The weather is warming up and kids across Texas are finding ways to stay cool as they play outside. One longtime favorite is a good old-fashioned water balloon fight. But a Texas man may have changed the game forever.
“Where I’m from in West Texas originally, it’s very hot and dry in the summers, and there’s very much a lack of things to do,” Kendall Harter says.
Harter grew up to become an inventor. He’s the founder and CEO of Blue Matrix Labs in Austin. He created a hot-selling cleaning product, a sandwich maker he describes as something out of “The Jetsons,” and ZORBZ.
“I always go back to my childhood and think of things I wish I had. And certainly a self-sealing water balloon would be one of those,” Harter says.
That’s right. No more tying. ZORBZ is described as the world’s only self-sealing water balloons.
“And essentially you fill it up to a level that you like, and you remove it from the spigot like so, you hold it in the upright position and we have what’s called ‘snap and seal’ and it seals, like that,” Harter says.
Texas Standard gave a pack of ZORBZ to Garrett, Max and Livia Henderson to try.
“Yeah. It really does work. I mean. Wow,” Garrett Henderson says.
But, manning the hose, Garrett’s mom, Carmen Henderson, didn’t have 100 percent success.
“I’m trying to tie it because that little piece went down low,” Carmen Henderson says.

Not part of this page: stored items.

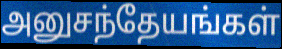
அனுசந்தேயங்கள்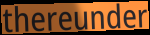
thereunder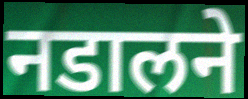
नडालने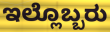
ಇಲ್ಲೊಬ್ಬರು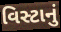
વિસ્ટાનું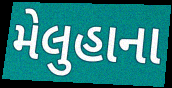
મેલુહાના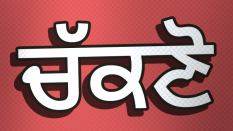
ਚੱਕਣੋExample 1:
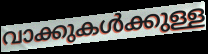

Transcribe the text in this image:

വാക്കുകൾക്കുള്ള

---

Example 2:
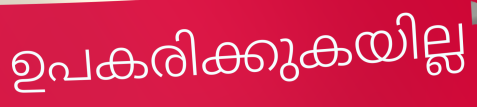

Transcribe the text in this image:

ഉപകരിക്കുകയില്ല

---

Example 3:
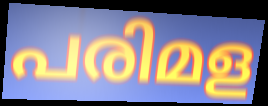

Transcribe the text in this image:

പരിമള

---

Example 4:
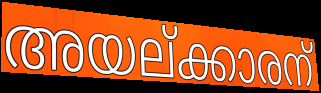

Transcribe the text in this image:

അയല്ക്കാരന്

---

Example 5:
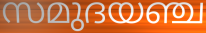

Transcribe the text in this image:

സമുദയഞ്ച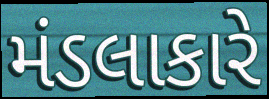
મંડલાકારે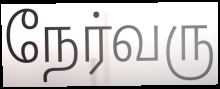
நேர்வருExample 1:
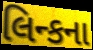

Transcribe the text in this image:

લિન્કના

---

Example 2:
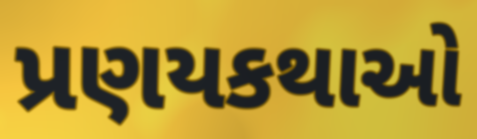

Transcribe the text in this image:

પ્રણયકથાઓ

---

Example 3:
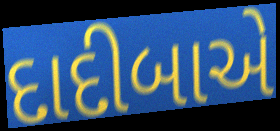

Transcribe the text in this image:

દાદીબાએ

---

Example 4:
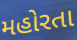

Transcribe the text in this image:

મહોરતા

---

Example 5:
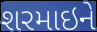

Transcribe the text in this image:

શરમાઇનેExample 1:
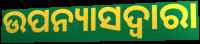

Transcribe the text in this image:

ଉପନ୍ୟାସଦ୍ୱାରା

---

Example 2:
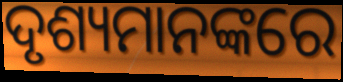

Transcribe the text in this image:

ଦୃଶ୍ୟମାନଙ୍କରେ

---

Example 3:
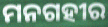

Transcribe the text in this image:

ମନଗହୀର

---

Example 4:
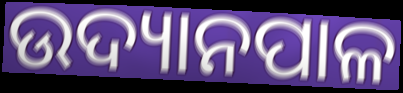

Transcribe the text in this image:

ଉଦ୍ୟାନପାଳ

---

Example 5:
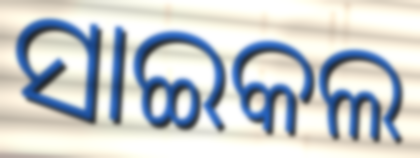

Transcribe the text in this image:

ସାଇକଲ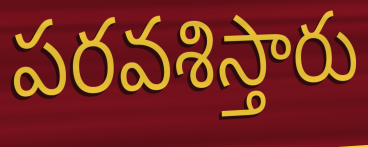
పరవశిస్తారు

Harter says he’s working on a solution for that part, too. His new “Insta-Seal” water balloons go one step further than the current snap and seal ones. They won Popular Science Magazine’s “Best in Show” at the North American International Toy Fair in New York this February. And Harter’s got a couple of products that aim to make filling easier – starting with the combat trigger filler.
“When you attach the balloon and you pull the trigger, it fills the water balloon and you can just pull the water balloon off of it, and it seals instantly, so it’s pretty cool and quick, and it also saves water,” Harter says. “But a better solution even is our upcoming ZORBZ replicator that fills 12 or 24 water balloons at a time and works under the same methods.”

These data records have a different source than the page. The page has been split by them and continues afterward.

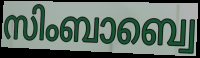
സിംബാബ്വെ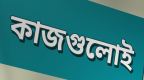
কাজগুলোই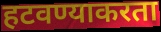
हटवण्याकरता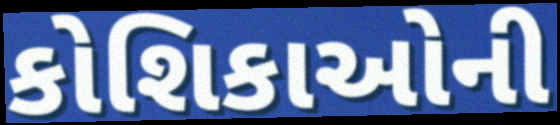
કોશિકાઓનીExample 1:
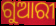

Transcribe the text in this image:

ଗୁଆରୀ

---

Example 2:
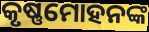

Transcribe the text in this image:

କୃଷ୍ଣମୋହନଙ୍କ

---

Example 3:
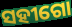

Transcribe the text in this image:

ସହୀଗୋ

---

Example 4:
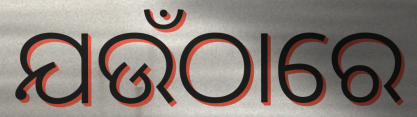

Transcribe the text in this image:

ଯଉଁଠାରେ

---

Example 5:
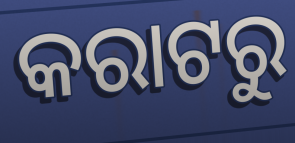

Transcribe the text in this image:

କରାଟରୁ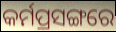
କର୍ମପ୍ରସଙ୍ଗରେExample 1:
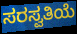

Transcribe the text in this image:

ಸರಸ್ವತಿಯೆ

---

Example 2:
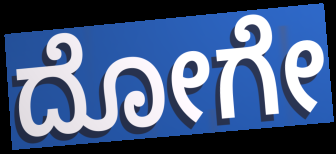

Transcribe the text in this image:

ದೋಗೇ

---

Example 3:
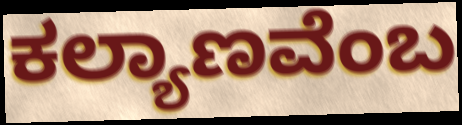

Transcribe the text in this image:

ಕಲ್ಯಾಣವೆಂಬ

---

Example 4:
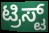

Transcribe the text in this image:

ಟ್ರಿಸ್ಟ್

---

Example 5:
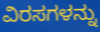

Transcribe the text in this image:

ವಿರಸಗಳನ್ನುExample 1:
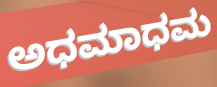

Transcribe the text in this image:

ಅಧಮಾಧಮ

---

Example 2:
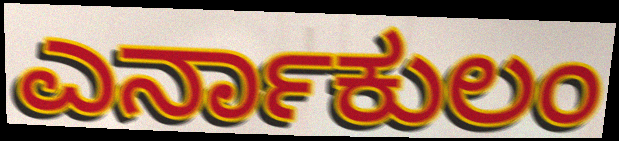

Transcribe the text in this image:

ಎರ್ನಾಕುಲಂ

Harter says he’s found success in niche markets, looking for solutions to problems that big toy companies like Mattel or Hasbro see as too small. And sometimes he just tries to think like a 10-year-old trying to deal with the Texas heat.
“I’m 45 years old now, I finally have a self-sealing water balloon. But I enjoy it just as much as a 10-year-old, I assure you,” Harter says.